* [Set task A]:
Using the article on World Class Championship Wrestling, answer these questions:
(i) What was WWE known as when it rose to national prominence?
(ii) Who had an extended conflict with the Von Erichs?
(iii) What does the article say wrestling started as?
* [Set task B]: Turn the paragraph of the World Class Championship Wrestling article that begins "Much of WCCW's success" into a short bulleted list that keeps its main facts.
* [Set task C]: Resume the article about World Class Championship Wrestling after its final sentence.
## Begin Text excerpt
As WWE’s Retro-Themed Great Balls Of Fire PPV Rolls Into Town, Let’s Talk About the Weirdos Who Wrestled In Dallas During The ’80s.

World Class Championship Wrestling has long been resigned to local lore.

The promotion, like pretty much every regional wrestling territory, would see its lifespan shortened after the ascendance of  WWE (then known as WWF) to national prominence in the mid-1980s. Still, in its heyday, WCCW was a fixture in DFW, and one of the top wrestling shows in the country.

Much of WCCW’s success was due to the popularity of the Von Erich brothers, the sons of wrestler and WCCW promoter Fritz Von Erich. Dallas fawned over the Von Erichs — particularly Kevin, David and Kerry — and their fans were rabidly supportive as they watched their heroes take on different rivals. Their extended conflict with the Fabulous Freebirds is still one of the best-known feuds in wrestling history.

In addition to having mainstays like the Von Erichs, WCCW was also regularly able to bring in the top performers like Ric Flair, the NWA champion at the time and arguably the most successful wrestler of the era. Fans also saw early iterations of future megastars like “Stone Cold” Steve Austin, The Undertaker, Shawn Michaels, The Ultimate Warrior and Mick Foley.

See Also: Which Texas-Bred Attitude Era WWE Legend Are You?

But we can talk about the stars for days. Instead, let’s give the weirdos who stepped into the ring their fair share of attention. Remember: Wrestling started as a carnival attraction, and in spirit, it never fully left its outlandish roots with ridiculous personas and sometimes “crazy” characters.

By the way, in a few cases, the designation “craziest” effectively means “it’s crazy how problematic this is.” You’ve been warned.
## End Text excerpt
## Begin Material supplied
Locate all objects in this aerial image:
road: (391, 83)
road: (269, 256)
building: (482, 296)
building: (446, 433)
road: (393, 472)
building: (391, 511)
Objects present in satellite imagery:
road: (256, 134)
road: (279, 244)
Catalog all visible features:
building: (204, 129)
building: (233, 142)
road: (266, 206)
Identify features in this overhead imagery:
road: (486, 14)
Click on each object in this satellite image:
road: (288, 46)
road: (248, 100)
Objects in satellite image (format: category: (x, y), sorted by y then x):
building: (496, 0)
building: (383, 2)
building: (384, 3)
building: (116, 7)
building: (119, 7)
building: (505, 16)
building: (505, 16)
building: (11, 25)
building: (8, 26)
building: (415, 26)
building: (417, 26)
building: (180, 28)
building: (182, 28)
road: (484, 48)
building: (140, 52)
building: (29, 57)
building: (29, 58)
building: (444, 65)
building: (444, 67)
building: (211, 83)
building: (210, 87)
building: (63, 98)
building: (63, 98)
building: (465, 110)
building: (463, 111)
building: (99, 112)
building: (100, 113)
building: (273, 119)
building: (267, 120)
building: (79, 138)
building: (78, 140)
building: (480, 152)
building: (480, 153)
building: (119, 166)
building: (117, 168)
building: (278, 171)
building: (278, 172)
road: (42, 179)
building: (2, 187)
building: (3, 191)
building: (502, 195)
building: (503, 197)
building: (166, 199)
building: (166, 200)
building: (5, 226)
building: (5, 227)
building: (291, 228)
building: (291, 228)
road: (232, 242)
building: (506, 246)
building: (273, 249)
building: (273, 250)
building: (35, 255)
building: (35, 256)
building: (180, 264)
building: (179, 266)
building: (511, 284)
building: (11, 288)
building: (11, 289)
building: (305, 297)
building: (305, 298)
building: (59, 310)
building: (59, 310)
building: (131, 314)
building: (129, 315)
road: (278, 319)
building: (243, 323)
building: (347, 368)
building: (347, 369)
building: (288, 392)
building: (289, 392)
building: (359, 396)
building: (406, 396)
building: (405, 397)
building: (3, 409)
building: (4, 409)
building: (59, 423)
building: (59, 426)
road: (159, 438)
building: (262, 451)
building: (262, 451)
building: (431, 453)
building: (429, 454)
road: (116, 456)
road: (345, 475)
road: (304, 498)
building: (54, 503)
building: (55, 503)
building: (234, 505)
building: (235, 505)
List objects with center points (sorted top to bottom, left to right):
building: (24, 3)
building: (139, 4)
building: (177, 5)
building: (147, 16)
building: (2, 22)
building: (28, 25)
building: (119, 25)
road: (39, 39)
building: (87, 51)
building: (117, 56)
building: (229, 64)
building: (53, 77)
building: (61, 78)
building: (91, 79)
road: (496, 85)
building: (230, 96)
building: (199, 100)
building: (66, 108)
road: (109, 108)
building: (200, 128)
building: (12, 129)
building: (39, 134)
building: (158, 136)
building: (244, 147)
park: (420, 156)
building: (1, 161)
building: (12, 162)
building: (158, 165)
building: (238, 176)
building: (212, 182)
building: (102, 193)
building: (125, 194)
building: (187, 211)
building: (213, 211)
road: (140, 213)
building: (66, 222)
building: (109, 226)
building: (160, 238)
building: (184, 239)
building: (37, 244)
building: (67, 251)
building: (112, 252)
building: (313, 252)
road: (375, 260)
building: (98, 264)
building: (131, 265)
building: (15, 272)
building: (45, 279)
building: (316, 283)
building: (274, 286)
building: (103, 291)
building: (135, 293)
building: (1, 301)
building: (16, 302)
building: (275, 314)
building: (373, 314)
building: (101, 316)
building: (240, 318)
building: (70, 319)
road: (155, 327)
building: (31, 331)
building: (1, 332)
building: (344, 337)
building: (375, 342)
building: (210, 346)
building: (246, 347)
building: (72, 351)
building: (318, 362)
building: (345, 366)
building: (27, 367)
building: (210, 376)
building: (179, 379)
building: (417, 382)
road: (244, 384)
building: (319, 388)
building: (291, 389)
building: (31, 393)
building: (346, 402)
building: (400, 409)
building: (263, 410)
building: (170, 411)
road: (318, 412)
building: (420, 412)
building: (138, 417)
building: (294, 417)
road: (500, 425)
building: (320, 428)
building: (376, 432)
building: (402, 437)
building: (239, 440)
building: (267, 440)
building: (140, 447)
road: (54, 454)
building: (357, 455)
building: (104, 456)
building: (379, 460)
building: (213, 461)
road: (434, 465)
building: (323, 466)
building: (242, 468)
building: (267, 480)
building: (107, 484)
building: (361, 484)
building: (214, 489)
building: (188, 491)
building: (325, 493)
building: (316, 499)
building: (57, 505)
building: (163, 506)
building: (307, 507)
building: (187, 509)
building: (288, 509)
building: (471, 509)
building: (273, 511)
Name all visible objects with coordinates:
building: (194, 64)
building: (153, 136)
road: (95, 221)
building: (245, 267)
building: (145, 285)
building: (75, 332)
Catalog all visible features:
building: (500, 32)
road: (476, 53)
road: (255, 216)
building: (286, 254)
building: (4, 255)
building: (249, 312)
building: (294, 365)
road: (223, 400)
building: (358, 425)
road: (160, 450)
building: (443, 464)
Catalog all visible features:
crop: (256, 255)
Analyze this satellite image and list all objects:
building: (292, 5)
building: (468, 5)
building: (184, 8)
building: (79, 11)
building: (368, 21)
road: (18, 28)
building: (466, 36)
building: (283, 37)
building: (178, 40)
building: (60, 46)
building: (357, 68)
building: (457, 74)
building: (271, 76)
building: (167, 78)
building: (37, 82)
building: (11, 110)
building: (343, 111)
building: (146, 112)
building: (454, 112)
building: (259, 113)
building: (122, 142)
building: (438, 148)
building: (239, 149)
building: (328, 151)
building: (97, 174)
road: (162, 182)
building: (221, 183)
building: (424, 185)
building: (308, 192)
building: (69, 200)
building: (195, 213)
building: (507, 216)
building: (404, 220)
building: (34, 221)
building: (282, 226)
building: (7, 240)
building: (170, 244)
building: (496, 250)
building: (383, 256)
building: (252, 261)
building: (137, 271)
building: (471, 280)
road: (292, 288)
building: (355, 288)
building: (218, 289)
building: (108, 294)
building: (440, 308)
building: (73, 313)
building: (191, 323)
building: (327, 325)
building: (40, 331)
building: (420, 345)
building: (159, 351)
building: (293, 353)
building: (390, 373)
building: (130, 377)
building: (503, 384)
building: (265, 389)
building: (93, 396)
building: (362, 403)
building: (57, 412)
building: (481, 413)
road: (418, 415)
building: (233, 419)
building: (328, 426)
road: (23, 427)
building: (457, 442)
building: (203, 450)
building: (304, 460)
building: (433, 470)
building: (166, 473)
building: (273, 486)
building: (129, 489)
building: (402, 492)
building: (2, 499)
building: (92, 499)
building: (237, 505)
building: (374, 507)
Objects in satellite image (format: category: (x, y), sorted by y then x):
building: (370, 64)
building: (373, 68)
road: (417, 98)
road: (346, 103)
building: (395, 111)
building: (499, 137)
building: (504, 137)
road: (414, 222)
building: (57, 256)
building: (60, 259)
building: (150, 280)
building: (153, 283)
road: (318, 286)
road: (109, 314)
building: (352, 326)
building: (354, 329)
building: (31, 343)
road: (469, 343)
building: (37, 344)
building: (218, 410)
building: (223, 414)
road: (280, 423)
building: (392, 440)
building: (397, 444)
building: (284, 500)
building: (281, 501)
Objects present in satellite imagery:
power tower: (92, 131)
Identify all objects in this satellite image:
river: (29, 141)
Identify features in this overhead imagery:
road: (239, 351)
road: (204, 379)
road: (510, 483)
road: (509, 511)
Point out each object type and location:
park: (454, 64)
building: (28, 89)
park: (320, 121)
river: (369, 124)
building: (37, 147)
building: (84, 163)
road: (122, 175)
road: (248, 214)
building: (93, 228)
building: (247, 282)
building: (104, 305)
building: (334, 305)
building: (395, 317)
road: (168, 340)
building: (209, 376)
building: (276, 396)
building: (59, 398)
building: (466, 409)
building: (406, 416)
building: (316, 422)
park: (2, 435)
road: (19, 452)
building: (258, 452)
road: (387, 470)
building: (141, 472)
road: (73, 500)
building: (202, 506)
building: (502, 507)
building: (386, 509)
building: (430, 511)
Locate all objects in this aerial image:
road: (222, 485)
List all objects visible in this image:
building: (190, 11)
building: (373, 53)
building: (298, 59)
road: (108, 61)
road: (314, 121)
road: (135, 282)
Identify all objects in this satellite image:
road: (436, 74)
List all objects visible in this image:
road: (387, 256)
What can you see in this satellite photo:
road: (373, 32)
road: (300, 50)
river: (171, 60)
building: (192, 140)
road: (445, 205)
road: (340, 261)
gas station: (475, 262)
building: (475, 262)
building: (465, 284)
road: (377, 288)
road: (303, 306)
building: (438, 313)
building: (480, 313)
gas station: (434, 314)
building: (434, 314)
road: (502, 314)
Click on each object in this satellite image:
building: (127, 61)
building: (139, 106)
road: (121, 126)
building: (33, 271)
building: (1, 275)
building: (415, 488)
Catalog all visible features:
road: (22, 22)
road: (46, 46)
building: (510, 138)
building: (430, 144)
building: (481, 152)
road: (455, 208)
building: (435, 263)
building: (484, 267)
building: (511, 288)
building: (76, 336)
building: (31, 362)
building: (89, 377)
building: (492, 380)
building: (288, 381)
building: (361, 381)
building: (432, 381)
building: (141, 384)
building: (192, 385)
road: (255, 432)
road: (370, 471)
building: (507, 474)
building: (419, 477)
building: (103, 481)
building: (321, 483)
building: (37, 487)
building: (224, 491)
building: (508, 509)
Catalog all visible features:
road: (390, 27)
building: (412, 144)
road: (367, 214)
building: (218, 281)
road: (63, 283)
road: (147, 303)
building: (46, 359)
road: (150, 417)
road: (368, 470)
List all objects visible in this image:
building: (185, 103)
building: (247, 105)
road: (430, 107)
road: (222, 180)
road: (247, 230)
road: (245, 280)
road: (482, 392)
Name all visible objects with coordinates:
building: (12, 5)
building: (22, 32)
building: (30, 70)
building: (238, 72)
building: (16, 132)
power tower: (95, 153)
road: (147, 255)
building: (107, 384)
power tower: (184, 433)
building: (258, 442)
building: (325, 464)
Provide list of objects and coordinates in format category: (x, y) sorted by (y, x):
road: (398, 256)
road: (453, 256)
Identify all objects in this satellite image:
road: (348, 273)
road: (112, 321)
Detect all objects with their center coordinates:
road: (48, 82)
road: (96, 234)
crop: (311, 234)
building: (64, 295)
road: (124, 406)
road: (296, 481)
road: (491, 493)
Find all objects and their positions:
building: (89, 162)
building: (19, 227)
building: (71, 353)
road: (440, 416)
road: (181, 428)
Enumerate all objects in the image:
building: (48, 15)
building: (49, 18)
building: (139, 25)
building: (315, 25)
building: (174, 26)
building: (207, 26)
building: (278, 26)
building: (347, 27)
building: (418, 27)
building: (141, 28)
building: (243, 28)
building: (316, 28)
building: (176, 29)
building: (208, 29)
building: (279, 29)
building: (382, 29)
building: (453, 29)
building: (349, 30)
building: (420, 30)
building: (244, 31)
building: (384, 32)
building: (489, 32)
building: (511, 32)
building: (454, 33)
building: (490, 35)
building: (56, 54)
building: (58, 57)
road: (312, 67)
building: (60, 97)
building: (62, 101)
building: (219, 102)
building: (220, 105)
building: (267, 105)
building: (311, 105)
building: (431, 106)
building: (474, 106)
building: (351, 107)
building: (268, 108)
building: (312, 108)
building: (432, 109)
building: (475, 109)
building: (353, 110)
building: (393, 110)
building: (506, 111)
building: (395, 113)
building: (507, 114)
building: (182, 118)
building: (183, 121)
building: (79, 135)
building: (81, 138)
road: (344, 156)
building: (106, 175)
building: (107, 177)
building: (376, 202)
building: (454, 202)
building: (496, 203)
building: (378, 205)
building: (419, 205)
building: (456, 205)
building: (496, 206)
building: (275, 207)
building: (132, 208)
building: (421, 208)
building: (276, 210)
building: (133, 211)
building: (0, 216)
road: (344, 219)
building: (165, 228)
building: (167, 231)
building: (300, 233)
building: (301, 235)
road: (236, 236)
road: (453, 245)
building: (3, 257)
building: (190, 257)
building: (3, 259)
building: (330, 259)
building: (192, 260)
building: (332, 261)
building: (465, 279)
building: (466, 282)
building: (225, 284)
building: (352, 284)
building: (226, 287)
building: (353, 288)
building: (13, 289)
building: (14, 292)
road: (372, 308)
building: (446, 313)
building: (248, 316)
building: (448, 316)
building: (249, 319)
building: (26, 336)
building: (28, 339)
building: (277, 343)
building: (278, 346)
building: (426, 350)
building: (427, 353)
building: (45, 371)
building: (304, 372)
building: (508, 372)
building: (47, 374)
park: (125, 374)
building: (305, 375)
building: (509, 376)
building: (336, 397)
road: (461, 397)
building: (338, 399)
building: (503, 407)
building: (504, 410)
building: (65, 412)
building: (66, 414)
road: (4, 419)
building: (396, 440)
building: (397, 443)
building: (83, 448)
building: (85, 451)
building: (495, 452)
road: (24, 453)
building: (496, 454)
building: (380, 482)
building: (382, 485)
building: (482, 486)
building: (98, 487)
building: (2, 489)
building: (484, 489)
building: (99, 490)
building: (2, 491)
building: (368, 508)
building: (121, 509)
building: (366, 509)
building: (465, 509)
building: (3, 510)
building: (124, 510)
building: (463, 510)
## End Material supplied
* [Answer A]:
(i) WWF
(ii) The Fabulous Freebirds
(iii) A carnival attraction

* [Answer B]:
- WCCW owed much of its success to the popular Von Erich brothers, sons of wrestler and WCCW promoter Fritz Von Erich.
- Dallas fawned over the Von Erichs, particularly Kevin, David and Kerry, and their fans rabidly supported them against different rivals.
- Their extended feud with the Fabulous Freebirds remains one of the best-known in wrestling history.

* [Answer C]:
(Before any wrestling nerds try to nitpick, we’ll point out that WCCW went through several organizational shuffles, including a breakaway from the National Wrestling Alliance and some attempted mergers, which led to some name changes. For the sake of making this article follow-able we’re going to use “WCCW” for any variation of the company that operated in Dallas, and had some Von Erich involvement. Oh, and all references to WWE will use WWE, even if they were operating as WWF during the period being referenced, which, again, is our best defense against acronym fatigue.)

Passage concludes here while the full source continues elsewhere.